Reprenez l'article ci-dessous sur la renaissance de l'Église catholique en Russie et prolongez-le à partir de sa dernière phrase.

§ **Extrait du texte**
○ ○ ○ ○

Actualité: Le week-end dernier, l’archevêque Tadeusz Kondrusiewicz, administrateur apostolique de la Russie européenne septentrionale à Moscou, a célébré une série de messes en la cathédrale St-Nicolas de Fribourg à l’invitation de l’œuvre d’entraide cath
APIC Interview
Russie: L’Eglise catholique renaît de ses cendres au milieu d’un grand dénuement
Après le temps du martyre, le temps de la récolte
Jacques Berset, agence APIC
Moscou/Fribourg, 20 novembre 2001 (APIC) Après sept décennies de persécution, la petite Eglise catholique de Russie renaît de ses cendres au milieu d’un grand dénuement. Sans l’aide matérielle de diverses conférences épiscopales européennes et américaines et d’œuvres d’entraide comme Renovabis et l’Aide à l’Eglise en Détresse, affirme Mgr Tadeusz Kondrusiewicz, l’Eglise russe ne pourrait reconstruire ses structures démantelées par la répression stalinienne.

○ ○ ○ ○

§ **Données fournies**
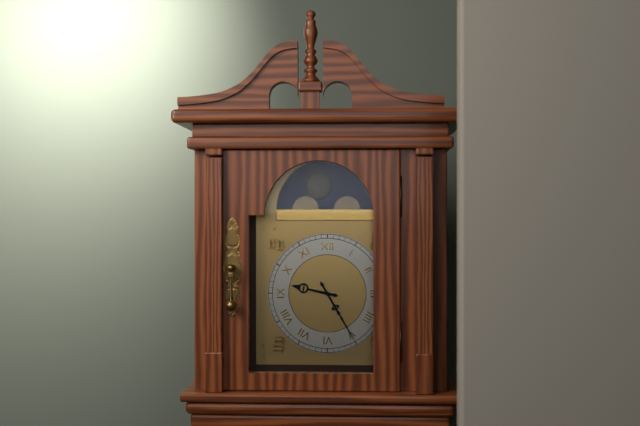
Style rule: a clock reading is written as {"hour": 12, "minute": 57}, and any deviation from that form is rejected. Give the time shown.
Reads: {"hour": 9, "minute": 25}
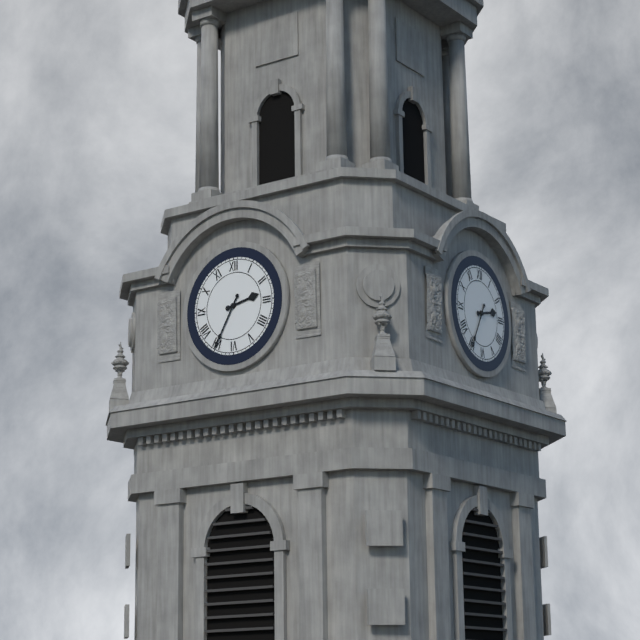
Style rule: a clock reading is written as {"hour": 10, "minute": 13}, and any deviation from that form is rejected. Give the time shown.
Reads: {"hour": 2, "minute": 35}
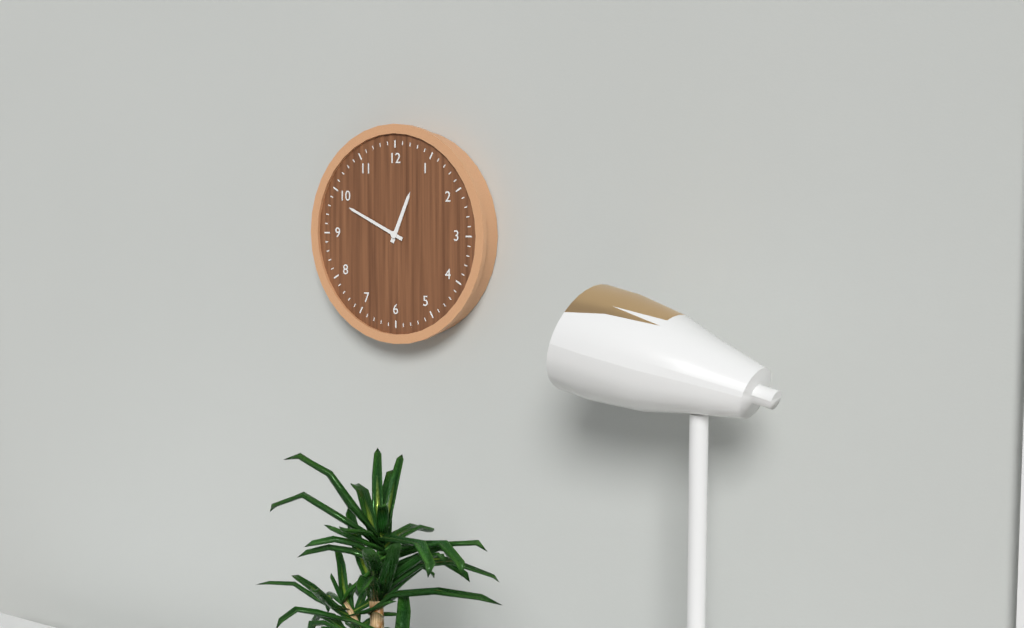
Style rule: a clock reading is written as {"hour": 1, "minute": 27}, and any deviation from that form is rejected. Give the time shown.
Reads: {"hour": 12, "minute": 49}
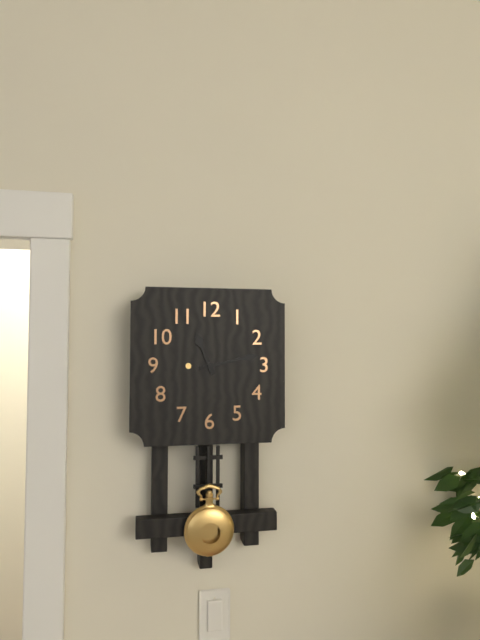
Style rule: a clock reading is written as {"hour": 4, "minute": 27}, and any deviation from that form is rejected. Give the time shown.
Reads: {"hour": 11, "minute": 13}
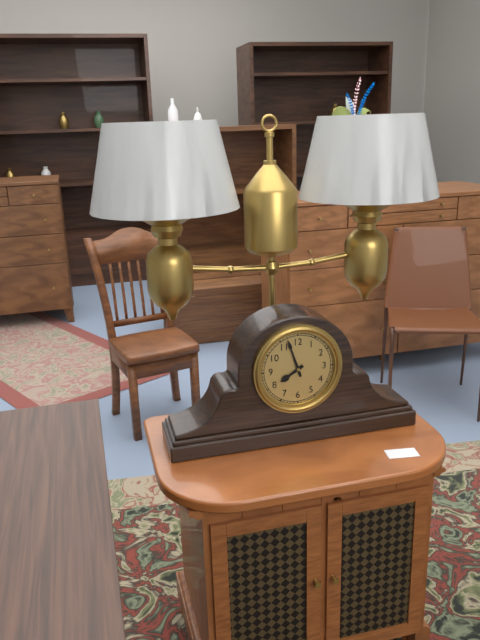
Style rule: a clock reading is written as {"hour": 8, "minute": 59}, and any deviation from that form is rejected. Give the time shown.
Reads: {"hour": 7, "minute": 57}
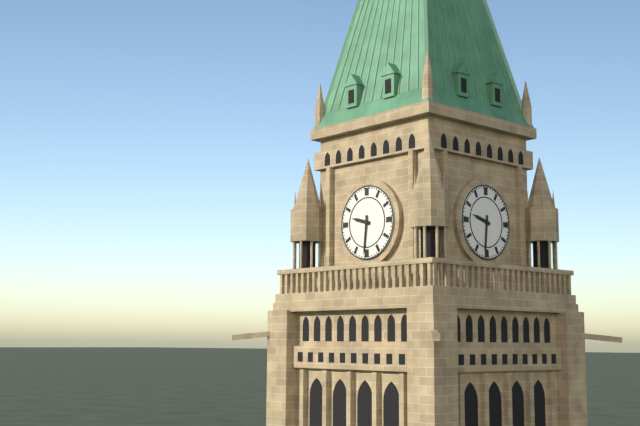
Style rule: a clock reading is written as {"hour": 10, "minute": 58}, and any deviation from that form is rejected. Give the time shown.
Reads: {"hour": 9, "minute": 31}
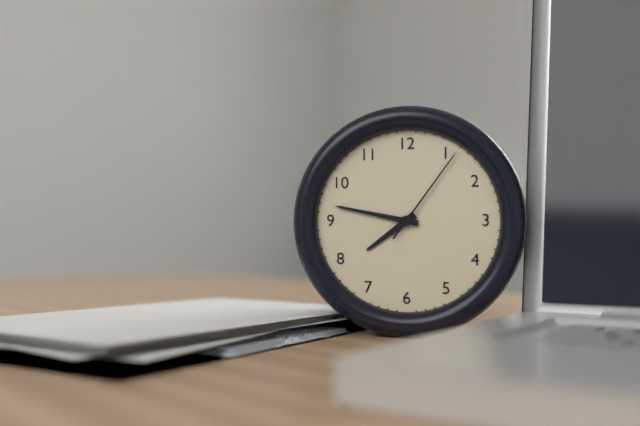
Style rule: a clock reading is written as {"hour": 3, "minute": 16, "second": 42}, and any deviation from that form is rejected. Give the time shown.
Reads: {"hour": 7, "minute": 47, "second": 6}
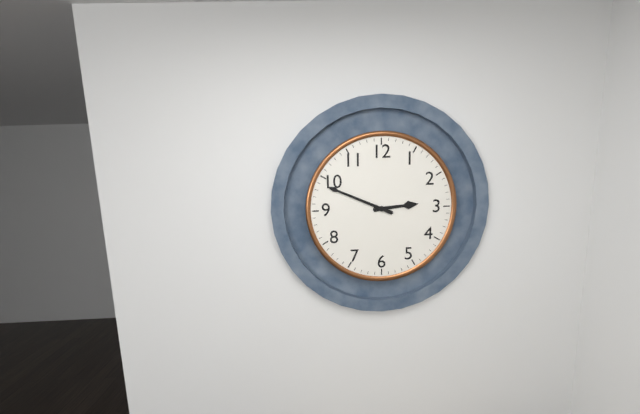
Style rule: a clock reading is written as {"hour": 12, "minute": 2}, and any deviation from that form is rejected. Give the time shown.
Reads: {"hour": 2, "minute": 49}
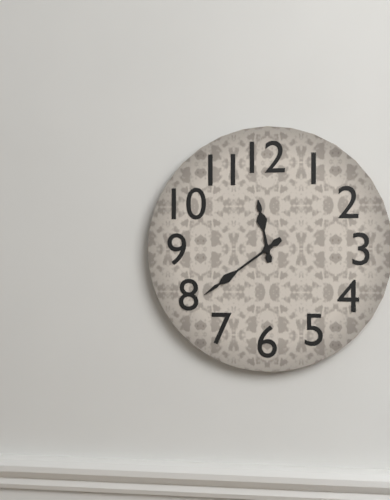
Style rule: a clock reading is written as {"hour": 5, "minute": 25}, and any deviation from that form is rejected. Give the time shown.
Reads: {"hour": 11, "minute": 39}
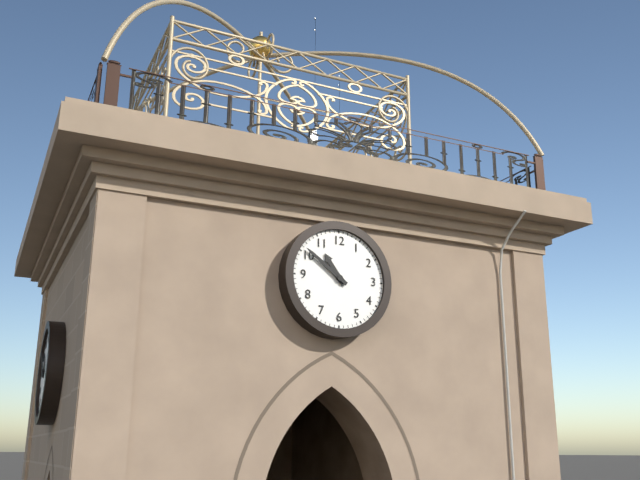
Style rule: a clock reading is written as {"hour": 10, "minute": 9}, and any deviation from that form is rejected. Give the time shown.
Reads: {"hour": 10, "minute": 51}
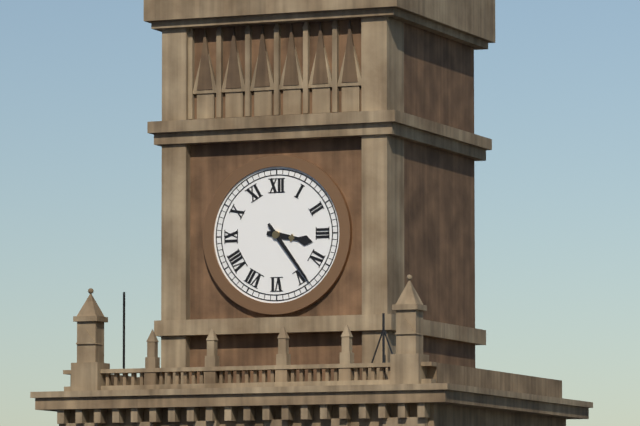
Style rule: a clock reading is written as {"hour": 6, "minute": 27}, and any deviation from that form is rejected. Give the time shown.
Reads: {"hour": 3, "minute": 24}
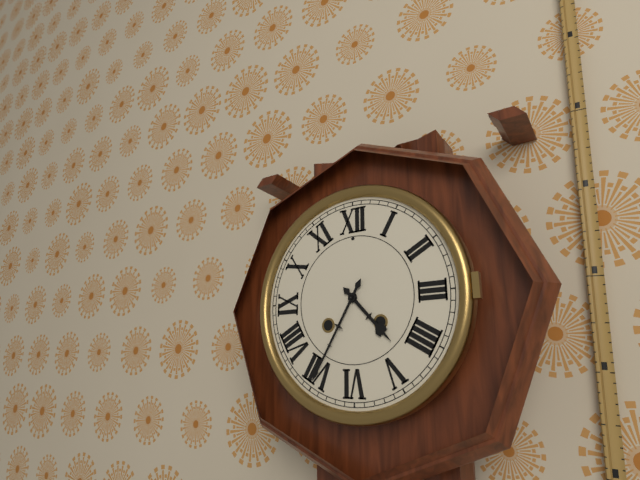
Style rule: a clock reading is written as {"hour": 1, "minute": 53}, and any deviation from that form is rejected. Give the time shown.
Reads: {"hour": 4, "minute": 35}
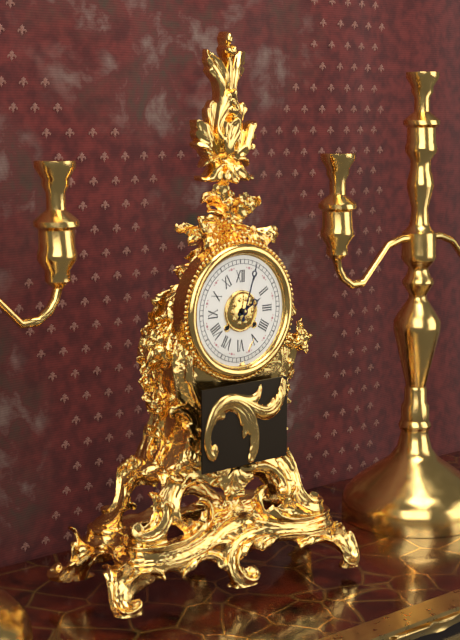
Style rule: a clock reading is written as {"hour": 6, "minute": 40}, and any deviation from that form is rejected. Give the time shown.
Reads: {"hour": 2, "minute": 3}
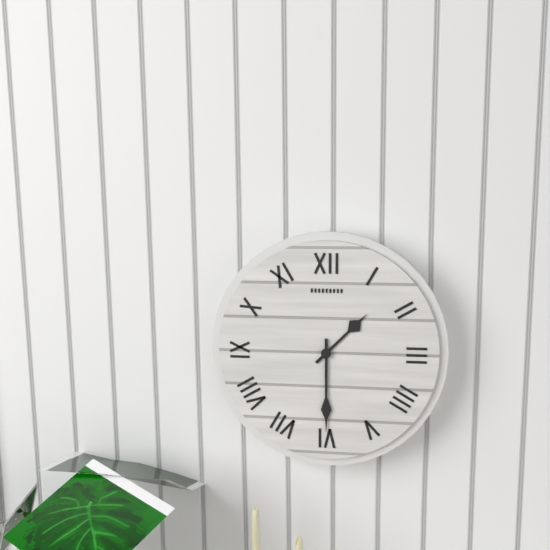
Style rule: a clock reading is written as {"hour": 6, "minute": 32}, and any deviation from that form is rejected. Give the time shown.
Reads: {"hour": 1, "minute": 30}
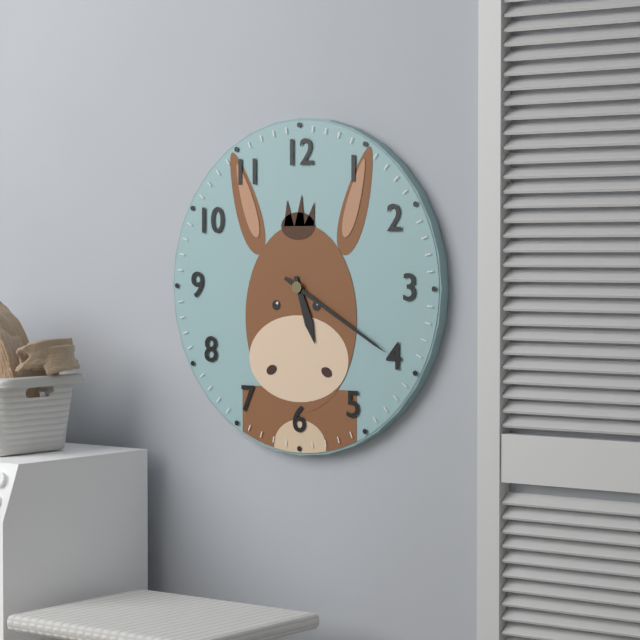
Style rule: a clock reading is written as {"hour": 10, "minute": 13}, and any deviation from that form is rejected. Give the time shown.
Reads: {"hour": 5, "minute": 20}
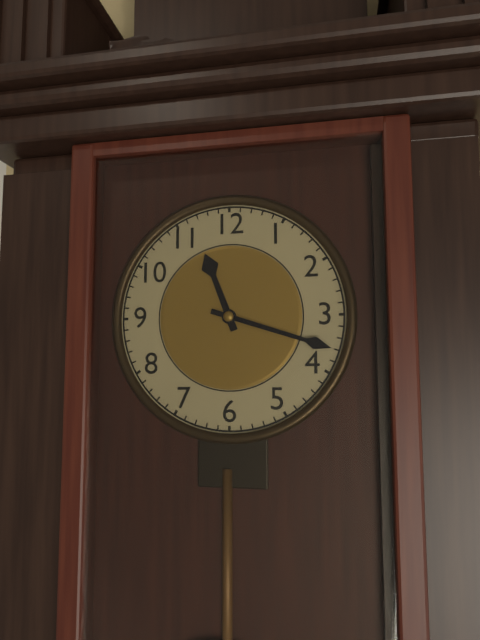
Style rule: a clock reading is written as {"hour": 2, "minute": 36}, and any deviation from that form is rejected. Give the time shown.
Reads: {"hour": 11, "minute": 18}
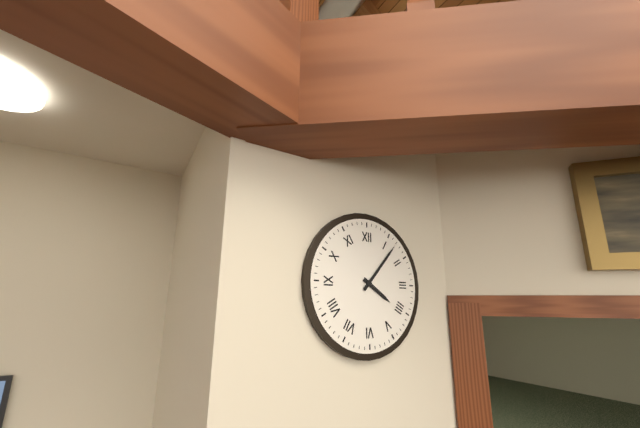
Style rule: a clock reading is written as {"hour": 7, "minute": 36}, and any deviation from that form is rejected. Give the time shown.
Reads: {"hour": 4, "minute": 7}
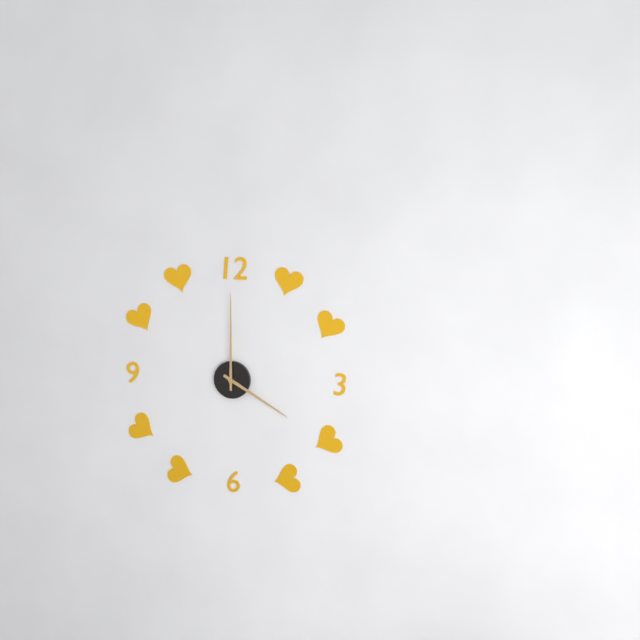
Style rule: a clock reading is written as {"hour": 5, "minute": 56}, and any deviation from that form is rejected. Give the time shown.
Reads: {"hour": 4, "minute": 0}
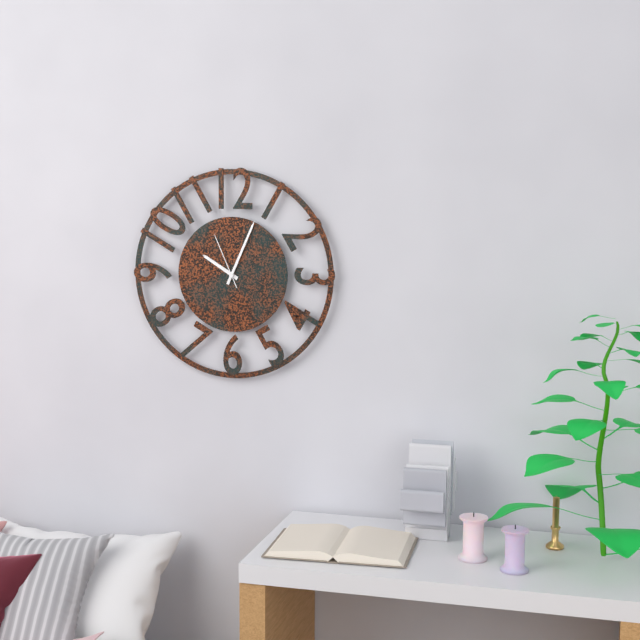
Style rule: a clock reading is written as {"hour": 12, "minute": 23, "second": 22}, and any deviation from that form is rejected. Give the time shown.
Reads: {"hour": 10, "minute": 4, "second": 56}
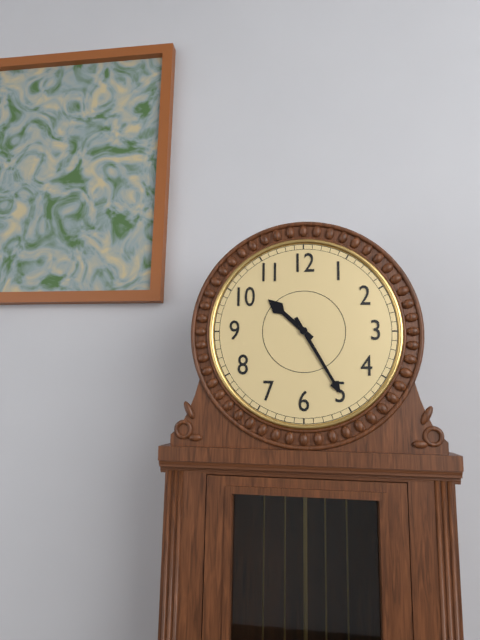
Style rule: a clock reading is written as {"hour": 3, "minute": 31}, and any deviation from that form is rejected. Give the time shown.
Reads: {"hour": 10, "minute": 25}
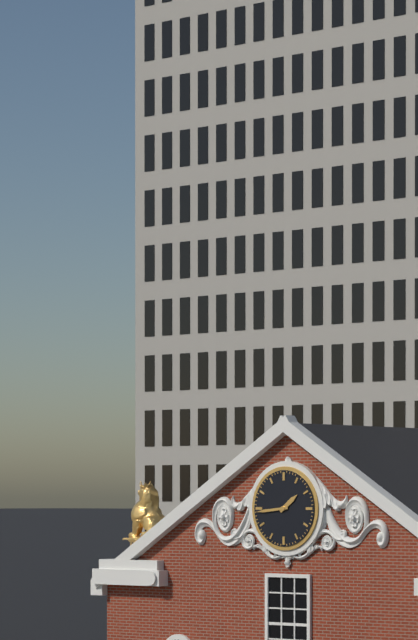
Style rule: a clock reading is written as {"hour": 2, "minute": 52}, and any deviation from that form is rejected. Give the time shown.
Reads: {"hour": 1, "minute": 44}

○ ○ ○ ○

§ **Résultat final**
L’archevêque Kondrusiewicz, administrateur apostolique de la Russie européenne septentrionale à Moscou, est cependant confiant: sa petite communauté se développe. Elle est de mieux en mieux acceptée par la société russe. S’il y a de multiples développements positifs à la base, l’Eglise catholique n’est pas vraiment reconnue comme partenaire par le Patriarcat de Moscou. La hiérarchie orthodoxe n’a pas abandonné ses préjugés anti-catholiques, bien que la récente visite de Jean Paul II en Ukraine ait fait diminuer la tension.
En mai dernier, l’Eglise catholique a célébré le 10ème anniversaire de la restauration de ses structures ecclésiales anéanties par les bolcheviks après la Révolution d’Octobre. Alors qu’il dirigeait le diocèse de Minsk, en Biélorussie depuis la fin 1989, Mgr Tadeusz Kondrusiewicz fut nommé administrateur apostolique de la Russie européenne le 13 avril 1991. Il s’installa le 28 mai 1991 à Moscou, qui était encore à l’époque la capitale de l’URSS.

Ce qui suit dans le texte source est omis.